10 Responses to “A lesson in self-confidence and composure”

  1. Kris says:

    I loved her story too! And I also have to force myself to do anything to look nice. I do enough to not scare small children, and to demonstrate that I take a little pride in myself (and so people in the workplace can also have confidence in me), but truly it is the bare minimum. Balpreet is pretty amazing.

    • Revanche says:

      Small children are surprisingly hard to scare if you move slowly. I know because I’ve dropped my standards amazingly low. 😉

  2. Shelley says:

    What a lovely story about an amazing woman. It is certainly an interesting and inspiring perspective that she has. Like you, I got slightly different messages from each of my parents, though both valued ethical behaviour, good character, etc. My mom always wanted me to look ‘pretty’ but be financially self-sufficient. One of my Dad’s wry sayings along the lines of character was ‘It’s important to be useful as well as decorative.’

    • Revanche says:

      I think more women could use such a strong perspective on image and character, and I think it’s rare to hear the messages that you heard.

  3. I love Balpreet Kaur’s story. She has such an amazing character. I can’t imagine how much more I would have accomplished if I wouldn’t have spent so much of my teens and early twenties working on my appearance. I think you are right balance is key. Thanks for sharing Balpreet’s story.

    • Revanche says:

      To be fair, most of teenagerhood is spent with both sexes being odd about one thing or another but still, it sure would have been great to have more women have that kind of confidence.

  4. What a story!

    I often wish that someone – anyone! – would have flat out told me when I was a kid that looks do not matter as much as intelligence, hard work, faith, whatever else is on the inside.
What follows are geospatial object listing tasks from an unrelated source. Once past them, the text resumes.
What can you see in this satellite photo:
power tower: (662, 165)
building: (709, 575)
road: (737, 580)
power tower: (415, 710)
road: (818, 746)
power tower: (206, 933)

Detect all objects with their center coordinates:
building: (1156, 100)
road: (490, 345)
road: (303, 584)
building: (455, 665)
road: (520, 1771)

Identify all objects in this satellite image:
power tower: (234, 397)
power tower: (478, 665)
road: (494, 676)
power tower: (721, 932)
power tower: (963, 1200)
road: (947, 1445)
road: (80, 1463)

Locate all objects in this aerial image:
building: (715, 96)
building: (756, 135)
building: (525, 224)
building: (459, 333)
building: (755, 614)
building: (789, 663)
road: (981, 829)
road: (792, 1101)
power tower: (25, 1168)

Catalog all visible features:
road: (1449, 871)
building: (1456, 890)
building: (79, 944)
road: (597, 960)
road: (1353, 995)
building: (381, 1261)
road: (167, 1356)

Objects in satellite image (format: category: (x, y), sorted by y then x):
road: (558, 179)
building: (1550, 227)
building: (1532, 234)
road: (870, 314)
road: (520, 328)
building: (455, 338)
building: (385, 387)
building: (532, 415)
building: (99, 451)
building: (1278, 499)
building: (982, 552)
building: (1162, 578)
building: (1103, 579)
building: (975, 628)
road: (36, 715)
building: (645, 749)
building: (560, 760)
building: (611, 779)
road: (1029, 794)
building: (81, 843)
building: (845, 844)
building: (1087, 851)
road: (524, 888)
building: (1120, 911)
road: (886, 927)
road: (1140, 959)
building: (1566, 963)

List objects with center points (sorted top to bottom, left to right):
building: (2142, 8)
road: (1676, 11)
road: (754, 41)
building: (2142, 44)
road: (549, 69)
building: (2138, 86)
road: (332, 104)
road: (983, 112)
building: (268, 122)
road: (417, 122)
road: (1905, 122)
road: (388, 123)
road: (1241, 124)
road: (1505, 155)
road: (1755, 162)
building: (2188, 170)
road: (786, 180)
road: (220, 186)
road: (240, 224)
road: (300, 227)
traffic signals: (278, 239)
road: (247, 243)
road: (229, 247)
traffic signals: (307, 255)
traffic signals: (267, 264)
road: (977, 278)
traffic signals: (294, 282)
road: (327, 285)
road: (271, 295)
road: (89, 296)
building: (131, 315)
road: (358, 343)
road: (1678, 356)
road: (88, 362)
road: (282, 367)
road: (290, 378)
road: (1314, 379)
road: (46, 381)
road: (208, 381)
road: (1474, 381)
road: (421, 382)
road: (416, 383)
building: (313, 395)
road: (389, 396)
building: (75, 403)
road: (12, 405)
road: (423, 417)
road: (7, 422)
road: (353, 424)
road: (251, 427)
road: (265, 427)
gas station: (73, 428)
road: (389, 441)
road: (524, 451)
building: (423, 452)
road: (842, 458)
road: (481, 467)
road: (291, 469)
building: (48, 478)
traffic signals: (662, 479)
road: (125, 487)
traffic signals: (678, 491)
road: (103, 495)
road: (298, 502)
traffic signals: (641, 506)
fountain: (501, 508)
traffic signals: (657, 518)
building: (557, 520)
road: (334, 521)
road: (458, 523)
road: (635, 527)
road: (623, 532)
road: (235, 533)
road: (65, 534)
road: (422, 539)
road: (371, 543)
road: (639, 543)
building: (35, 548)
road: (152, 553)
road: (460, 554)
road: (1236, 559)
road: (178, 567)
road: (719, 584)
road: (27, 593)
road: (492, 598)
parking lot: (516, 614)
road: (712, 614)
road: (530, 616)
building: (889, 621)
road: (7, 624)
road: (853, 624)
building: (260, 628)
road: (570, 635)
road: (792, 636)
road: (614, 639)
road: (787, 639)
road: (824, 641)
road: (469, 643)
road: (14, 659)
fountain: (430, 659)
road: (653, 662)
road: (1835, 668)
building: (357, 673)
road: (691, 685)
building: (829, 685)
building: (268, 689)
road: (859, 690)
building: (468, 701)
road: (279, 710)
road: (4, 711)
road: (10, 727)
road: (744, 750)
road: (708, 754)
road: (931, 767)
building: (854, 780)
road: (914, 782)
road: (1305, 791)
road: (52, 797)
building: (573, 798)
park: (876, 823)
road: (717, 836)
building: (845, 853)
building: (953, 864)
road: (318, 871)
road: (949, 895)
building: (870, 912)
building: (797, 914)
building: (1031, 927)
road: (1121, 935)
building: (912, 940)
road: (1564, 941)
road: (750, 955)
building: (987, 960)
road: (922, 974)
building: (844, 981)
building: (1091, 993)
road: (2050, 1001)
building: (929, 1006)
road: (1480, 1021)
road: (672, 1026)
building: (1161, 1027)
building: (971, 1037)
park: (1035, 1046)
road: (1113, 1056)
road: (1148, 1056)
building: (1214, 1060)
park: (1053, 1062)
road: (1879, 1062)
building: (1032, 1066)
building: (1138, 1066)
I must have had SOMEONE giving me that message, however subtly, because I believed it a little. But I have no memory of anyone actually saying it. I DO remember family members (female) telling me “hopefully someday you’ll have curves like a woman”, and “don’t act so smart in class, boys won’t want to date you”. Those not-so-subtle messages definitely shaped the way I felt and though for many years. Fortunately, logic prevailed and I now spend a minimal amount of time making sure I look presentable and worry more about important things!

    • Revanche says:

      Oy, isn’t that often the case? I so *wish* that “don’t ACT so smart because: BOYS” message weren’t propagated so often, everywhere. Though it implies that you are smart, it doesn’t explicitly say that you are and it definitely tells you that intelligence isn’t valued.

      I remember that my dad didn’t necessarily tell me to always show those boys up but he sure did always laugh and laugh whenever I beat any boys at anything and I took that as an indication that I should just keep right on with the competition.

  5. […] insulting, it’s frustrating considering the kind of opposition we already have to fight. Like Alison said, we have people whispering defeatist messages in our ears at a young age, telling young women to […]

  6. Ronit says:

    I remember that picture! I shed a tear reading back on this and on her beautiful statement.. I wish we all had her strength instead of constantly changing ourselves to fit the standards of ‘beauty’.